A ball is launched with a velocity of 10 m/s at an angle of 50.0 degrees to the horizontal. The launch point is at the base of a ramp of horizontal length 6.00 m and 3.60 m high. A plateau is located at the top of the ramp.
a) Does the ball land on the ramp or plateau? Justify your answer.

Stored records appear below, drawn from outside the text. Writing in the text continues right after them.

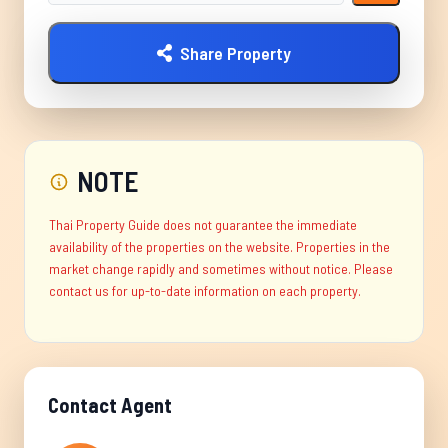
Share Property
NOTE
Thai Property Guide does not guarantee the immediate
availability of the properties on the website. Properties in the
market change rapidly and sometimes without notice. Please
contact us for up-to-date information on each property.
Contact Agent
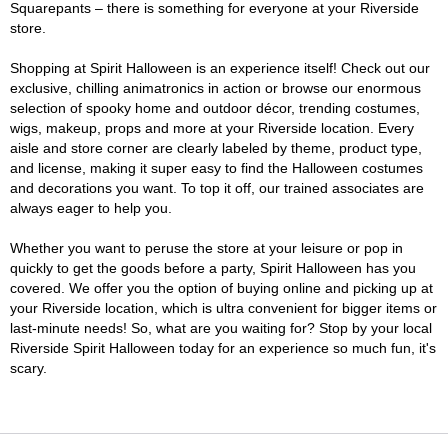
Squarepants – there is something for everyone at your Riverside
store.
Shopping at Spirit Halloween is an experience itself! Check out our
exclusive, chilling animatronics in action or browse our enormous
selection of spooky home and outdoor décor, trending costumes,
wigs, makeup, props and more at your Riverside location. Every
aisle and store corner are clearly labeled by theme, product type,
and license, making it super easy to find the Halloween costumes
and decorations you want. To top it off, our trained associates are
always eager to help you.
Whether you want to peruse the store at your leisure or pop in
quickly to get the goods before a party, Spirit Halloween has you
covered. We offer you the option of buying online and picking up at
your Riverside location, which is ultra convenient for bigger items or
last-minute needs! So, what are you waiting for? Stop by your local
Riverside Spirit Halloween today for an experience so much fun, it's
scary.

b) When it lands, what is its displacement from the launch point.
I know it lands on the incline, but I can't figure out the final components to the displacement or the final displacement itself.
The equations of motion for the ball are
X = 10 cos 50* t = 6.429 t and
Y = 10 sin 50* t - (g/2) t^2 = 7.660 t - 4.90 t^2
t = X/6.429 can be substituted in the second equation to provide a trajectory equation
Y = 7.66 (X/6.429)-4.90(X/6.429)^2
Y = 1.191 X - 0.119 X^2, which is an inverted parabola.
The equation for the ramp slope is
Y' = (3.6/6) X = 0.6 X
If the ball hits the ramp, there is a solution to Y = Y' before the end of the ramp.
1.191 X - 0.119 X^2 = 0.600 X
0.591 X = 0.119 X^2
X = 4.97 meters
This is before the end of the ramp (6.00 m), so the ball hits the ramp rather than the plateau. Use the X value and either equation to solve for Y.
To determine whether the ball lands on the ramp or the plateau, we need to compare the trajectory of the ball with the slope of the ramp.
The trajectory of the ball can be described by the equation Y = 1.191X - 0.119X^2, where X is the horizontal distance traveled by the ball and Y is its vertical position.
The slope of the ramp is given by the equation Y' = 0.6X, where X is the horizontal distance along the ramp and Y' is the vertical position on the ramp.
To find the point where the ball lands, we need to find the intersection of the ball's trajectory and the slope of the ramp. This occurs when Y = Y':
1.191X - 0.119X^2 = 0.6X
Simplifying the equation, we get:
0.591X = 0.119X^2
Dividing both sides by X, we have:
0.591 = 0.119X
Solving for X, we find X = 4.97 meters.
Since this X value is less than the length of the ramp (6.00 m), the ball hits the ramp rather than the plateau.
To find the vertical position (Y) at this point, we can substitute X = 4.97 into either equation. Let's use the equation Y = 1.191X - 0.119X^2:
Y = 1.191(4.97) - 0.119(4.97)^2
Y = 5.91 - 2.96
Y = 2.95 meters
Therefore, the ball lands on the ramp, approximately 4.97 meters from the launch point, with a vertical displacement of 2.95 meters.